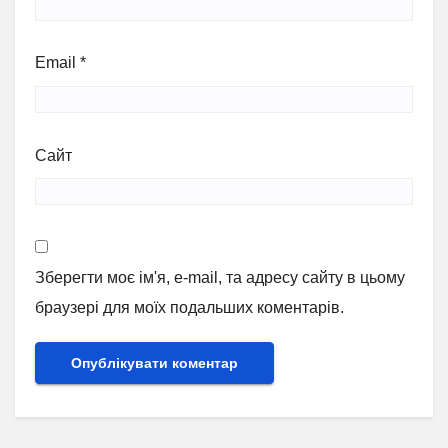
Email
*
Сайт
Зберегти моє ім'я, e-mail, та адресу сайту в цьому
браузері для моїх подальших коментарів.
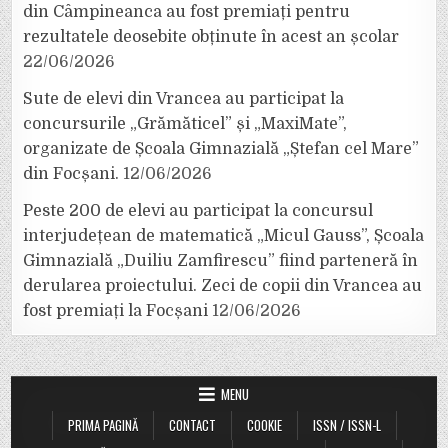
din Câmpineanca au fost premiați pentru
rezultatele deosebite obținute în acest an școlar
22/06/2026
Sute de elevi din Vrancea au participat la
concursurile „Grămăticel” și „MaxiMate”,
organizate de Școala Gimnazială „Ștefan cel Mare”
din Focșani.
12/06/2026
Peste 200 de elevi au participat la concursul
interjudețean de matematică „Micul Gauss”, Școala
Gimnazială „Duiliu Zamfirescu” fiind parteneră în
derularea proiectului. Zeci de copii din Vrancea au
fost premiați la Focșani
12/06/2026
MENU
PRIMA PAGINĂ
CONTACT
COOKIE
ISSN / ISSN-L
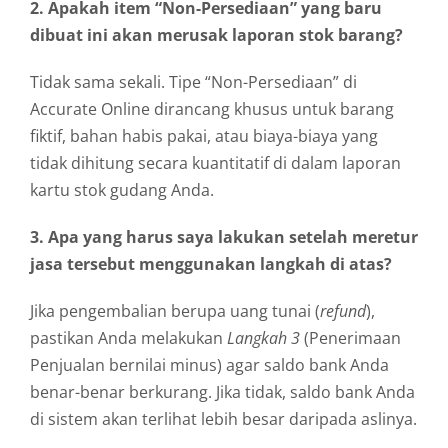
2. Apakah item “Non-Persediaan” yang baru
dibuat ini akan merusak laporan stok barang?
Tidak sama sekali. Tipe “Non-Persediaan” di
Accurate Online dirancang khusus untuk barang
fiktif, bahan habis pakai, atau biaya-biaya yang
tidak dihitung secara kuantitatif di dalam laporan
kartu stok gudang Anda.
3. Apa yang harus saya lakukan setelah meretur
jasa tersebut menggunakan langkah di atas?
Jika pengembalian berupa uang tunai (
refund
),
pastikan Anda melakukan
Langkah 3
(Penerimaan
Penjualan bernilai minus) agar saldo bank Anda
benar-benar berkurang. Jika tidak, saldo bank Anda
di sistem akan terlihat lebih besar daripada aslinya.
========================
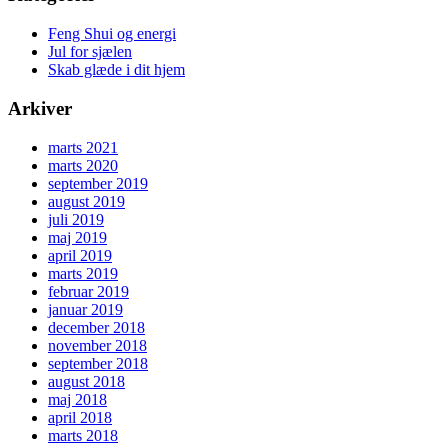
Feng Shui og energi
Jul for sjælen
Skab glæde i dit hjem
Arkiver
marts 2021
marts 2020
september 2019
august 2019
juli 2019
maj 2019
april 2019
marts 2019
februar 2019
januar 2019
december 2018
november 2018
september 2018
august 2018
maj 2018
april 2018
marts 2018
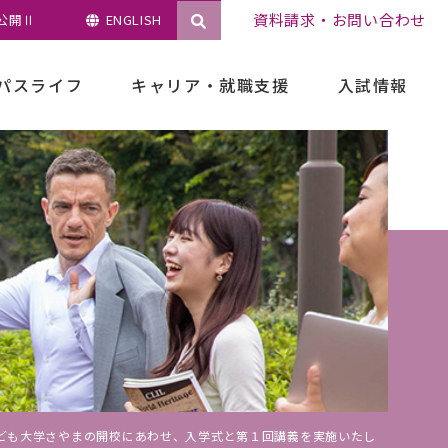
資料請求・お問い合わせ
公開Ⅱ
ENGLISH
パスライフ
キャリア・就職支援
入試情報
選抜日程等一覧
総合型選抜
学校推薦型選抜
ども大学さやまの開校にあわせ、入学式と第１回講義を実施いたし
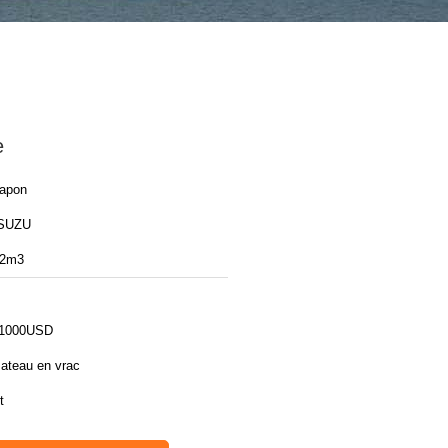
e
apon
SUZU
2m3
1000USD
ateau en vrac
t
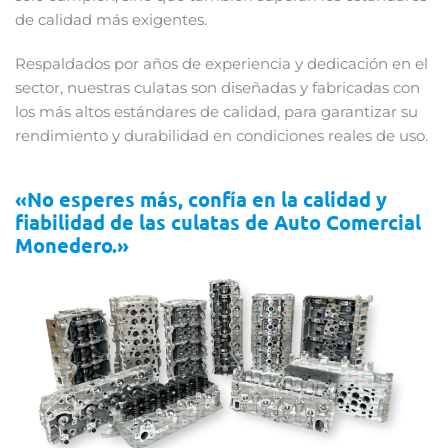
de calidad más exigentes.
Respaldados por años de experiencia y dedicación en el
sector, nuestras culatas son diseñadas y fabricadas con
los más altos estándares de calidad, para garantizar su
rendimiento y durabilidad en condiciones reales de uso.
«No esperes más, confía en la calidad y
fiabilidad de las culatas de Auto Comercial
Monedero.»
========================
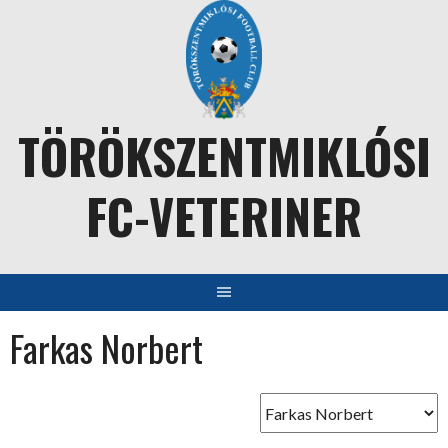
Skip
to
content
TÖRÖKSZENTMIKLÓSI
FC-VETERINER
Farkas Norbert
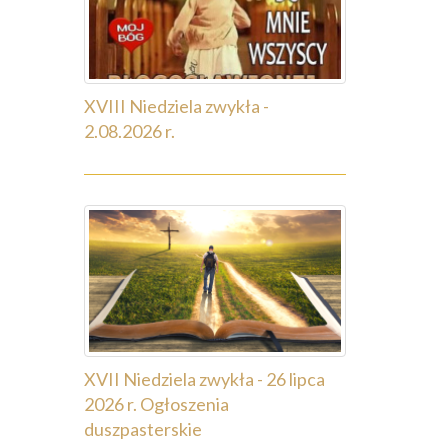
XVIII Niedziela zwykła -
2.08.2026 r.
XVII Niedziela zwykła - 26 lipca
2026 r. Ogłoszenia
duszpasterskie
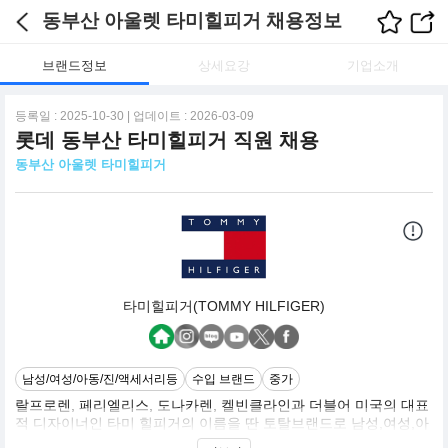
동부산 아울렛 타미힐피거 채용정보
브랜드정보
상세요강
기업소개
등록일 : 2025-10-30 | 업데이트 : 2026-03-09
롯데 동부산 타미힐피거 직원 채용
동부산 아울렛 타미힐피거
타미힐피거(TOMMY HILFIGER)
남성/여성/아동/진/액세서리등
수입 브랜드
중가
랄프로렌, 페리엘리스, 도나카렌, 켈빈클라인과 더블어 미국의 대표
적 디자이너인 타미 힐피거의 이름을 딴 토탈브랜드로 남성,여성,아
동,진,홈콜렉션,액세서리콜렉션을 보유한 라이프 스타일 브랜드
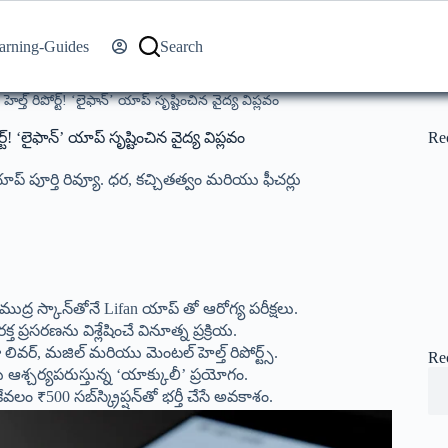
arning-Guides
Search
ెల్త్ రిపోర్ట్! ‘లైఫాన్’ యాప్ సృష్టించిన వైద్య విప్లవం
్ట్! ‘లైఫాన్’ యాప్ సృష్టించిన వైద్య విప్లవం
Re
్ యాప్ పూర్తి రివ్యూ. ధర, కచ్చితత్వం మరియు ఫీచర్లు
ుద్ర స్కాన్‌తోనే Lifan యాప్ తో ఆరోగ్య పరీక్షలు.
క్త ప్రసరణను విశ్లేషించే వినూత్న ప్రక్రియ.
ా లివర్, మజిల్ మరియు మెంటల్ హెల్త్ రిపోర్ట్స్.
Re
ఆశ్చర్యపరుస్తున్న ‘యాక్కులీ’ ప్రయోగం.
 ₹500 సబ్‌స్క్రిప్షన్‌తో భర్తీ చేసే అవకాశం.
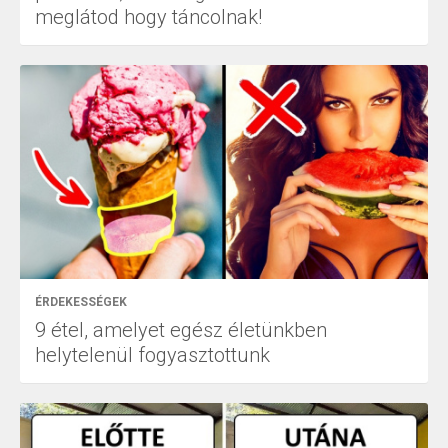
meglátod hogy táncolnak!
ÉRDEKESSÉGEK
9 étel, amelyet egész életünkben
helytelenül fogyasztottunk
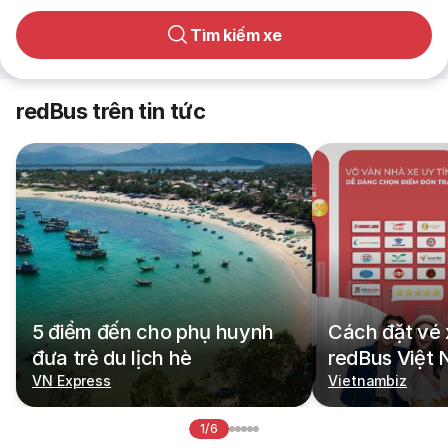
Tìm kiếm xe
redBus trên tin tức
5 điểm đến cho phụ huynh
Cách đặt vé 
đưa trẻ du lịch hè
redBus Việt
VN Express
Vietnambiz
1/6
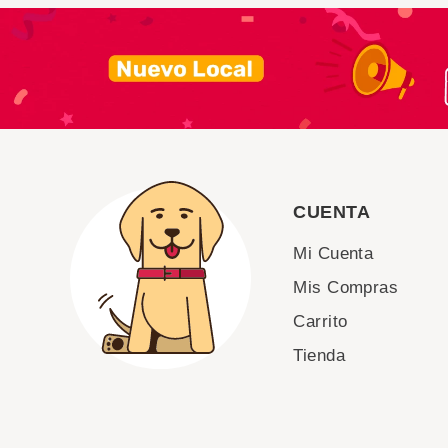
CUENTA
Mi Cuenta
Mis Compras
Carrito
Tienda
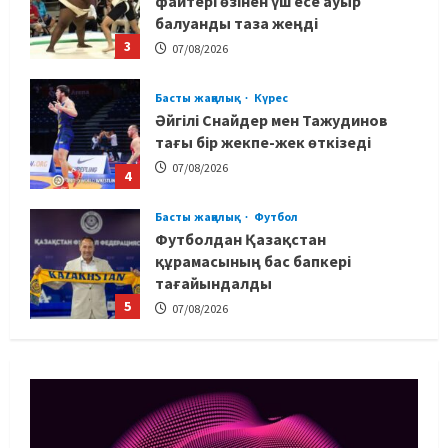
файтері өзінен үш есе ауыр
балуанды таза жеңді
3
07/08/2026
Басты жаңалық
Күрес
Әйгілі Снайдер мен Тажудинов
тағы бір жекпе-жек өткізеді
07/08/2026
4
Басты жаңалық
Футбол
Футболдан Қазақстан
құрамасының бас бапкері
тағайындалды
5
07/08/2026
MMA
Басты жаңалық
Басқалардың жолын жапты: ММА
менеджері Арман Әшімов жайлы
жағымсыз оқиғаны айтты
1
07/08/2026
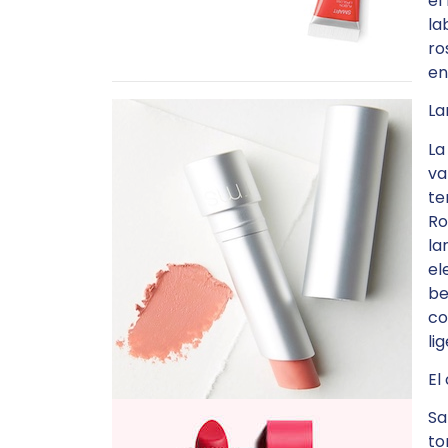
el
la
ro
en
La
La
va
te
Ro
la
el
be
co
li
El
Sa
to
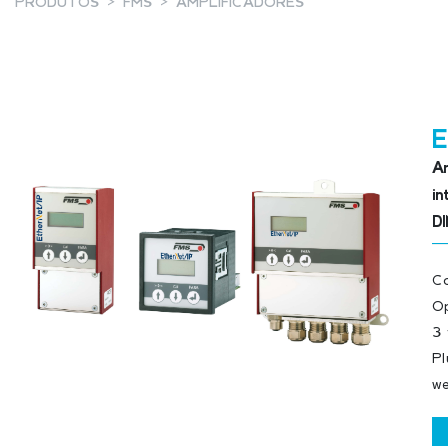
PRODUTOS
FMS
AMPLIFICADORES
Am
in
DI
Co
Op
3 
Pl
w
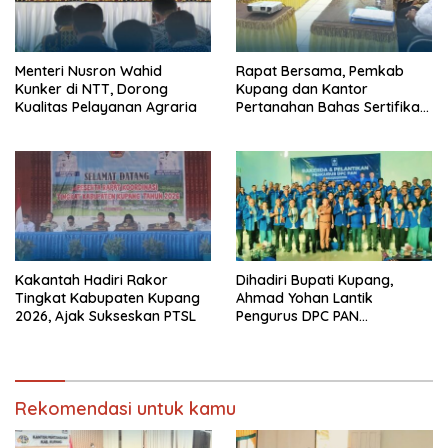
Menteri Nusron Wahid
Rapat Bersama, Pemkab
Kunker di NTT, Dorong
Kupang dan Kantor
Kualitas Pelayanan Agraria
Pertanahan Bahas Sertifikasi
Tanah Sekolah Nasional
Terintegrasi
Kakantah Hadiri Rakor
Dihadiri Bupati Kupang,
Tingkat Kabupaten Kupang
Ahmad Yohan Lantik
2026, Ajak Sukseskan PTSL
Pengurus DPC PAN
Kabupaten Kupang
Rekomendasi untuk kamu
========================
[Task]:
Starting from the records above, copy each line where the string "Focșani" is found.

[Solution]:
din Focșani.
fost premiați la Focșani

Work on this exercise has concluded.